The songs heard in Royal Wedding were written by Burton Lane (music) and Alan Jay Lerner (lyrics). The dances were choreographed by Nick Castle.

- "Ev'ry Night at Seven": The film's opening number has Astaire and Powell perform from the "play within a play" Broadway musical that their characters are taking to London.
- "Sunday Jumps": Astaire parodies himself by dancing with a hat rack in a ship's gym. In 1997, after Astaire's widow Robyn authorized Dirt Devil to use a digitally altered version of the scene in a commercial, his daughter Ava publicly objected, stating that it "tarnish[ed] his image" and was "the antithesis of everything my lovely, gentle father represented".
- "Open Your Eyes": This waltz is sung by Powell at the beginning of a romantic routine danced by Powell and Astaire in front of an audience in the ballroom of a transatlantic liner. A storm rocks the ship and the duet is transformed into a comic routine with the dancers sliding to the ship's motions. This number is based on a real-life incident that happened to Astaire and his wife as they traveled by ship to London in 1923.
- "The Happiest Days of My Life": Powell's character sings this ballad to Lawford, with Astaire sitting at the piano.
- "How Could You Believe Me When I Said I Love You When You Know I've Been a Liar All My Life": The song's title is considered the longest of any song in MGM musical history.

========================================================================

PROBLEMS AND TASKS
(a) Transcribe the passage on the songs of Royal Wedding, starting with "The songs heard" and going on through "taking to London.".
(b) Answer these questions from the passage on the songs of Royal Wedding:
(i) Who choreographed the dances?
(ii) What does Astaire dance with in "Sunday Jumps"?
(iii) In what year did the real-life incident behind "Open Your Eyes" take place?
(c) Translate this sentence from the passage on the songs of Royal Wedding into Spanish: "A storm rocks the ship and the duet is transformed into a comic routine with the dancers sliding to the ship's motions."

========================================================================

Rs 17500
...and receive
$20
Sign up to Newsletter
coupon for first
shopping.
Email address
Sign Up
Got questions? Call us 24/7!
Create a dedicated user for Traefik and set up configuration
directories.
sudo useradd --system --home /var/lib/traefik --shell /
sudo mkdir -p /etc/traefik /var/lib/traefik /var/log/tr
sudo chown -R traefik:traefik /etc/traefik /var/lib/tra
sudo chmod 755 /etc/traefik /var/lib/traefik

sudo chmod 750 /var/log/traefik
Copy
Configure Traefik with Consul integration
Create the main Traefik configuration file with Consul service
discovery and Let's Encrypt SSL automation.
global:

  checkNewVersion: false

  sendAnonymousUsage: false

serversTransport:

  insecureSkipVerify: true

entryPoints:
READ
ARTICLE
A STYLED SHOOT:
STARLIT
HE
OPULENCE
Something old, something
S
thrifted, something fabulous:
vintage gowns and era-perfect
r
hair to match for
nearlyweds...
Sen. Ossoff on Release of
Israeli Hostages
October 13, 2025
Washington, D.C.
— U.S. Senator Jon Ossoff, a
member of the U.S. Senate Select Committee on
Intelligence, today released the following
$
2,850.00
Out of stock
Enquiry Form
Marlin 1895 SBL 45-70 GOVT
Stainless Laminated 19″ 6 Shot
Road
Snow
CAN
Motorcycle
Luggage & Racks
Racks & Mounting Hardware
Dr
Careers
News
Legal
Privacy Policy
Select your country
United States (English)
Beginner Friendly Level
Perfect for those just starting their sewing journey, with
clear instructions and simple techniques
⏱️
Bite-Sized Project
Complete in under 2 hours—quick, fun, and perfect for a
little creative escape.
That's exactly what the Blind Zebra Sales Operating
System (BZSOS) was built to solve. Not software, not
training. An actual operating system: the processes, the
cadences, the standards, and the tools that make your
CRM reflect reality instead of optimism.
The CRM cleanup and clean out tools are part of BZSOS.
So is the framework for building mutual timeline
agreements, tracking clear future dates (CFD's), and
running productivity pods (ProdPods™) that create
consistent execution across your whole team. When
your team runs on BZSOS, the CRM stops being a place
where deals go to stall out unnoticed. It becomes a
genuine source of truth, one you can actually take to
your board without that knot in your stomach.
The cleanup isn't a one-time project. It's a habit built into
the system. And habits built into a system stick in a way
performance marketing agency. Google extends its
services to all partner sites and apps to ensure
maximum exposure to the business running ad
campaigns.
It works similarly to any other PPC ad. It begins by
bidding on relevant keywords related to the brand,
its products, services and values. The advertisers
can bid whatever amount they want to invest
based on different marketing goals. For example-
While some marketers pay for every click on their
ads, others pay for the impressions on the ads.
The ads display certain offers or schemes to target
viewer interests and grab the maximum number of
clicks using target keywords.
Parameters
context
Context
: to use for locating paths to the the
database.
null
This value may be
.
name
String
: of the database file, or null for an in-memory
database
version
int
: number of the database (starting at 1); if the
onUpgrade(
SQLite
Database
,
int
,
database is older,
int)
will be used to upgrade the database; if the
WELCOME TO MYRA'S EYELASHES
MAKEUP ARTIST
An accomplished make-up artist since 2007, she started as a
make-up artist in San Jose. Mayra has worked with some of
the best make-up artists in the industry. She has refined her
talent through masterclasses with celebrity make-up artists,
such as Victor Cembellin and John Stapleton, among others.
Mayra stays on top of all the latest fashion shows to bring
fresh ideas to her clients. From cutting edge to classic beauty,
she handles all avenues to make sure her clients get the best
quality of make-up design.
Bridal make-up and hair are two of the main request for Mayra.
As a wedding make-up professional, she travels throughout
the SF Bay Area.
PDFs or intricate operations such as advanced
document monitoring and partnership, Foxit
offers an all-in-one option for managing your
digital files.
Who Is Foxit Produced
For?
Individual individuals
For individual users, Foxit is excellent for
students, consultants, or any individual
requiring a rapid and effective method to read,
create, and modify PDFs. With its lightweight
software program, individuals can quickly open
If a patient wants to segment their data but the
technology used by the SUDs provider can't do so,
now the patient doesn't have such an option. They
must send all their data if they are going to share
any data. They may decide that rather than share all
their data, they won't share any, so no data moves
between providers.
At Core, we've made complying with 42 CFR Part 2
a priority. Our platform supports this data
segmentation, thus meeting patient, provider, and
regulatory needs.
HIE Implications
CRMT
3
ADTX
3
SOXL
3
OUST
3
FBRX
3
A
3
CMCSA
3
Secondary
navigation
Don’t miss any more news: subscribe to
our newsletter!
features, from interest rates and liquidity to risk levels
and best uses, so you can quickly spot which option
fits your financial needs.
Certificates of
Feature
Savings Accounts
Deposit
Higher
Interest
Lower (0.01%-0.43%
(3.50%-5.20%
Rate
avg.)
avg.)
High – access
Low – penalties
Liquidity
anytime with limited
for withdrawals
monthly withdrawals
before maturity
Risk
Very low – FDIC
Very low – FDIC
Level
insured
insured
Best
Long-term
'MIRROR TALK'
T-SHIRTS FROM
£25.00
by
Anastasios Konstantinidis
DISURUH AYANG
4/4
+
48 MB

========================================================================

RESULTS BY TASK
(a)
The songs heard in Royal Wedding were written by Burton Lane (music) and Alan Jay Lerner (lyrics). The dances were choreographed by Nick Castle.

- "Ev'ry Night at Seven": The film's opening number has Astaire and Powell perform from the "play within a play" Broadway musical that their characters are taking to London.

(b)
(i) Nick Castle
(ii) A hat rack
(iii) 1923

(c) Una tormenta sacude el barco y el dúo se transforma en una rutina cómica en la que los bailarines se deslizan con los movimientos del barco.